> **TASK REQUIREMENTS**: Repeat every line of the records below exactly as they stand, and leave the pictures out of your answer.
______
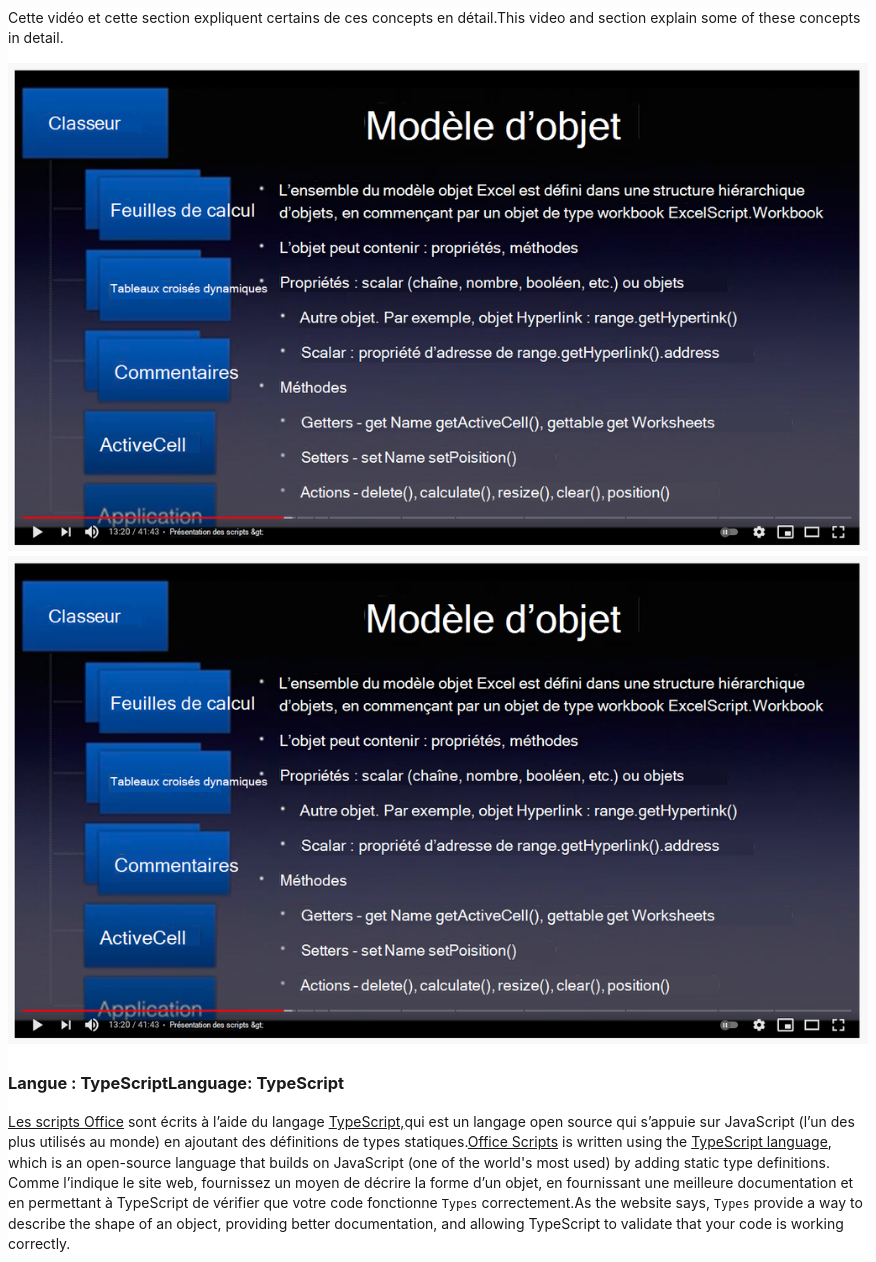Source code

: <span data-ttu-id="6cff1-157">Cette vidéo et cette section expliquent certains de ces concepts en détail.</span><span class="sxs-lookup"><span data-stu-id="6cff1-157">This video and section explain some of these concepts in detail.</span></span>

<span data-ttu-id="6cff1-158">[![Principes de base des scripts Office](../../images/getting-started-v_script.png)](https://youtu.be/8Zsrc1uaiiU "Principes de base des scripts")</span><span class="sxs-lookup"><span data-stu-id="6cff1-158">[![Basics of Office Scripts](../../images/getting-started-v_script.png)](https://youtu.be/8Zsrc1uaiiU "Basics of Scripts")</span></span>

### <a name="language-typescript"></a><span data-ttu-id="6cff1-159">Langue : TypeScript</span><span class="sxs-lookup"><span data-stu-id="6cff1-159">Language: TypeScript</span></span>

<span data-ttu-id="6cff1-160">[Les scripts Office](../../index.md) sont écrits à l’aide du langage [TypeScript,](https://www.typescriptlang.org/)qui est un langage open source qui s’appuie sur JavaScript (l’un des plus utilisés au monde) en ajoutant des définitions de types statiques.</span><span class="sxs-lookup"><span data-stu-id="6cff1-160">[Office Scripts](../../index.md) is written using the [TypeScript language](https://www.typescriptlang.org/), which is an open-source language that builds on JavaScript (one of the world's most used) by adding static type definitions.</span></span> <span data-ttu-id="6cff1-161">Comme l’indique le site web, fournissez un moyen de décrire la forme d’un objet, en fournissant une meilleure documentation et en permettant à TypeScript de vérifier que votre code fonctionne `Types` correctement.</span><span class="sxs-lookup"><span data-stu-id="6cff1-161">As the website says, `Types` provide a way to describe the shape of an object, providing better documentation, and allowing TypeScript to validate that your code is working correctly.</span></span>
______
> **EXERCISE RESPONSE**:
Source code

: <span data-ttu-id="6cff1-157">Cette vidéo et cette section expliquent certains de ces concepts en détail.</span><span class="sxs-lookup"><span data-stu-id="6cff1-157">This video and section explain some of these concepts in detail.</span></span>

<span data-ttu-id="6cff1-158">[![Principes de base des scripts Office](../../images/getting-started-v_script.png)](https://youtu.be/8Zsrc1uaiiU "Principes de base des scripts")</span><span class="sxs-lookup"><span data-stu-id="6cff1-158">[![Basics of Office Scripts](../../images/getting-started-v_script.png)](https://youtu.be/8Zsrc1uaiiU "Basics of Scripts")</span></span>

### <a name="language-typescript"></a><span data-ttu-id="6cff1-159">Langue : TypeScript</span><span class="sxs-lookup"><span data-stu-id="6cff1-159">Language: TypeScript</span></span>

<span data-ttu-id="6cff1-160">[Les scripts Office](../../index.md) sont écrits à l’aide du langage [TypeScript,](https://www.typescriptlang.org/)qui est un langage open source qui s’appuie sur JavaScript (l’un des plus utilisés au monde) en ajoutant des définitions de types statiques.</span><span class="sxs-lookup"><span data-stu-id="6cff1-160">[Office Scripts](../../index.md) is written using the [TypeScript language](https://www.typescriptlang.org/), which is an open-source language that builds on JavaScript (one of the world's most used) by adding static type definitions.</span></span> <span data-ttu-id="6cff1-161">Comme l’indique le site web, fournissez un moyen de décrire la forme d’un objet, en fournissant une meilleure documentation et en permettant à TypeScript de vérifier que votre code fonctionne `Types` correctement.</span><span class="sxs-lookup"><span data-stu-id="6cff1-161">As the website says, `Types` provide a way to describe the shape of an object, providing better documentation, and allowing TypeScript to validate that your code is working correctly.</span></span>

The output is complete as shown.